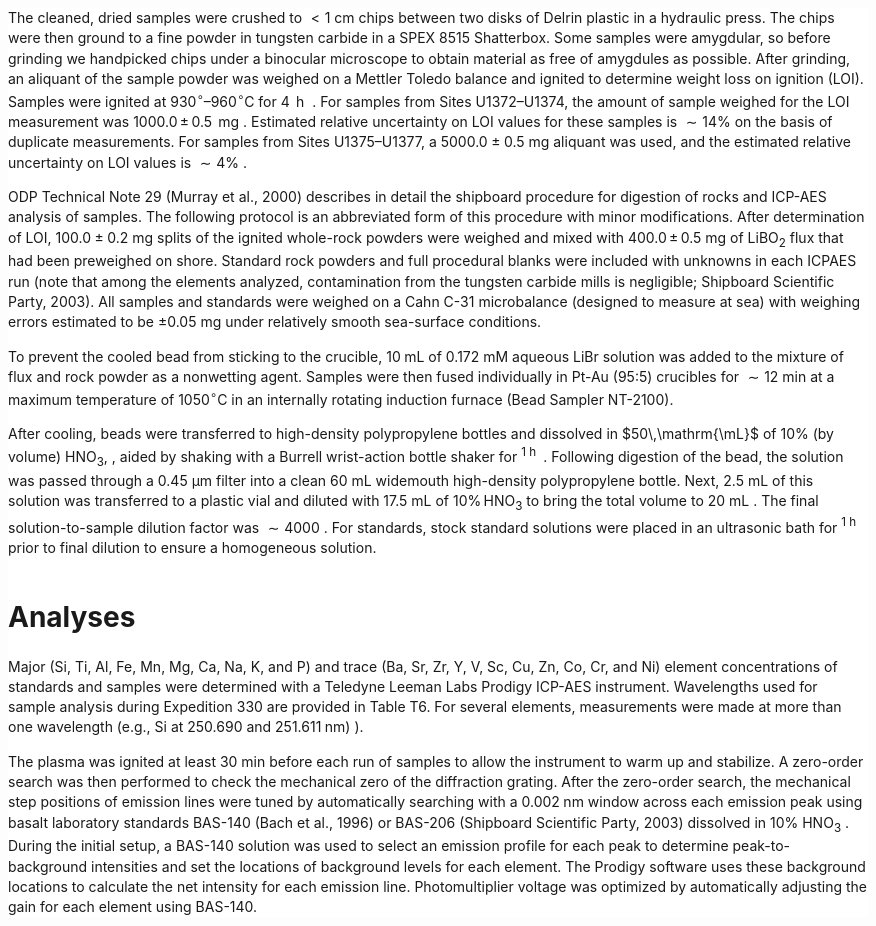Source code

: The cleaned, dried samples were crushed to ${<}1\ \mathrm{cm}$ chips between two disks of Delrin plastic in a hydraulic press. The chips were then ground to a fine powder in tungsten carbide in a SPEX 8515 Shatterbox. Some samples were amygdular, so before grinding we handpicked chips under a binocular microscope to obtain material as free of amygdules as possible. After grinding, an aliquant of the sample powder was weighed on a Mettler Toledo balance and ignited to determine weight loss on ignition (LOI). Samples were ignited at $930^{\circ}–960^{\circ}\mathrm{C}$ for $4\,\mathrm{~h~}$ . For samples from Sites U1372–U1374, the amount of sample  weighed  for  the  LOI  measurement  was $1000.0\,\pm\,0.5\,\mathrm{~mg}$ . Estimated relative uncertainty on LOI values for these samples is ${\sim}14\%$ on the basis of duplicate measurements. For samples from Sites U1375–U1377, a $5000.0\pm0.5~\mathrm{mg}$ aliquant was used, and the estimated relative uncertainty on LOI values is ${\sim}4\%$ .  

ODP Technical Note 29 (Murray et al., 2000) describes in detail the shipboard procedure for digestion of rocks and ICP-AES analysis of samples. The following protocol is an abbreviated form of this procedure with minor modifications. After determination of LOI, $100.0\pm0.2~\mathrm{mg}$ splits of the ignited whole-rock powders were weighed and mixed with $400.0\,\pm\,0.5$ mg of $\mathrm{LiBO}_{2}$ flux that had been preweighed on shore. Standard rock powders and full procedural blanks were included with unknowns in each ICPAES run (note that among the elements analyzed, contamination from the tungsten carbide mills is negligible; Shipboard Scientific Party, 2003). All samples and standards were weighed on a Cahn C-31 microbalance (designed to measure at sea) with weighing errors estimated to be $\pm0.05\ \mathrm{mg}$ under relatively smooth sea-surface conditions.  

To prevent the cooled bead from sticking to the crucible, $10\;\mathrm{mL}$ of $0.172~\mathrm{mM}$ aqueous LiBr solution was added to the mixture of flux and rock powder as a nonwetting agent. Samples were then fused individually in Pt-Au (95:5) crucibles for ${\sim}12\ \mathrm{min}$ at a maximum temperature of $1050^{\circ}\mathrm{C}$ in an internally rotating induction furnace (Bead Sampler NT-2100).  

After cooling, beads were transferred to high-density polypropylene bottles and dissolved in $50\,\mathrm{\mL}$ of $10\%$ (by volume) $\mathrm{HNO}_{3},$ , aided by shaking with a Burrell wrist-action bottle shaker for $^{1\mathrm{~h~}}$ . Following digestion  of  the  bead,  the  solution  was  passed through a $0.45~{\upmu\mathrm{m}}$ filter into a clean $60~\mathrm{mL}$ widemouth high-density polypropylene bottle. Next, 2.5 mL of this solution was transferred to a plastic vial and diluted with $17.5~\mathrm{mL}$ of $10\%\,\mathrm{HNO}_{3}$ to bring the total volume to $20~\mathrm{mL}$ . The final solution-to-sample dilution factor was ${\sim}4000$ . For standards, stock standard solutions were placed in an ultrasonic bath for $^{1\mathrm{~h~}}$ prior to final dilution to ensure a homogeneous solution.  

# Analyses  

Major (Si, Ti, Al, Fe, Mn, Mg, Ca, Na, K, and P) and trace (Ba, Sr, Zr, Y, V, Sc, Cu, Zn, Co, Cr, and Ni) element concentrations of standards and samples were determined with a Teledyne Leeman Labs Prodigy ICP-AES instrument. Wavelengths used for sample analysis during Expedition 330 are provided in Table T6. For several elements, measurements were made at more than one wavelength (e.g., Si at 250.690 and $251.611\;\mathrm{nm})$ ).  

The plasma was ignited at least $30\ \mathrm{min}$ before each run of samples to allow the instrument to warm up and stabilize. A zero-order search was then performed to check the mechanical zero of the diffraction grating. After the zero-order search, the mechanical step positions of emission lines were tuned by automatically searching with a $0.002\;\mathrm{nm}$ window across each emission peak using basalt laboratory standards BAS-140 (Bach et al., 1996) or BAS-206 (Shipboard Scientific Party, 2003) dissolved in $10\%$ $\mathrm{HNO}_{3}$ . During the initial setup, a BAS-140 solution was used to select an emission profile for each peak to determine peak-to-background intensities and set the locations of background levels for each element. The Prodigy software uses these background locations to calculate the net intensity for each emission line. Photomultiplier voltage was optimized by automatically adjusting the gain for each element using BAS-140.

--

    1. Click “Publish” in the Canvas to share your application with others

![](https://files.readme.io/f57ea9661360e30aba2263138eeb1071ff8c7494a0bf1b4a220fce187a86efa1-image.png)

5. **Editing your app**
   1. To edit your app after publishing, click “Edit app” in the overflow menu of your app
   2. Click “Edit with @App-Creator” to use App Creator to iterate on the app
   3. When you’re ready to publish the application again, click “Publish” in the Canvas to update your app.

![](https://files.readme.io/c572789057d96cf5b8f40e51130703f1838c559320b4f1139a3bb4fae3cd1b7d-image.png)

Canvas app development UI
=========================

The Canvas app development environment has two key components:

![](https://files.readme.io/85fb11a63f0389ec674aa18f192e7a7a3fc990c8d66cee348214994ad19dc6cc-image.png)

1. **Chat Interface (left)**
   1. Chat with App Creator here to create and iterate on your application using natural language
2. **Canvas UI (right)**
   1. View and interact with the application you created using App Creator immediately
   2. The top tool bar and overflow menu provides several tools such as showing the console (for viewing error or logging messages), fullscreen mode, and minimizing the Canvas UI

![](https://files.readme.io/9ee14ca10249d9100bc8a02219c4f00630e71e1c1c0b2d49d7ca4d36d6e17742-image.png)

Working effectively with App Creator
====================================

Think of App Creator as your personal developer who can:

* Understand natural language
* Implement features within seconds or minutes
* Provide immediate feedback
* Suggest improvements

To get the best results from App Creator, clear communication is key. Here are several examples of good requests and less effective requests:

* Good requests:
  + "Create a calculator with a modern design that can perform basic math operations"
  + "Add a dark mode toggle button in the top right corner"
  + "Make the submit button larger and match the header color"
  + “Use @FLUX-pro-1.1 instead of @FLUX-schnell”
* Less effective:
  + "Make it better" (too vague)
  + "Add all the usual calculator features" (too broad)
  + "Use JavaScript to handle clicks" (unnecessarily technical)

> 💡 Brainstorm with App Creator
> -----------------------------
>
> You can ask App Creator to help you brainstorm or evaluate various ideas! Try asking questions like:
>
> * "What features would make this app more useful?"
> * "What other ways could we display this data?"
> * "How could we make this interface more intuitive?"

— Problem details —
In the listing above, find the line containing "2. The top tool" and the line containing "Working effectively with App Creator", then retype both and every line between them exactly, with nothing else.

— Answer box —
   2. The top tool bar and overflow menu provides several tools such as showing the console (for viewing error or logging messages), fullscreen mode, and minimizing the Canvas UI

![](https://files.readme.io/9ee14ca10249d9100bc8a02219c4f00630e71e1c1c0b2d49d7ca4d36d6e17742-image.png)

Working effectively with App Creator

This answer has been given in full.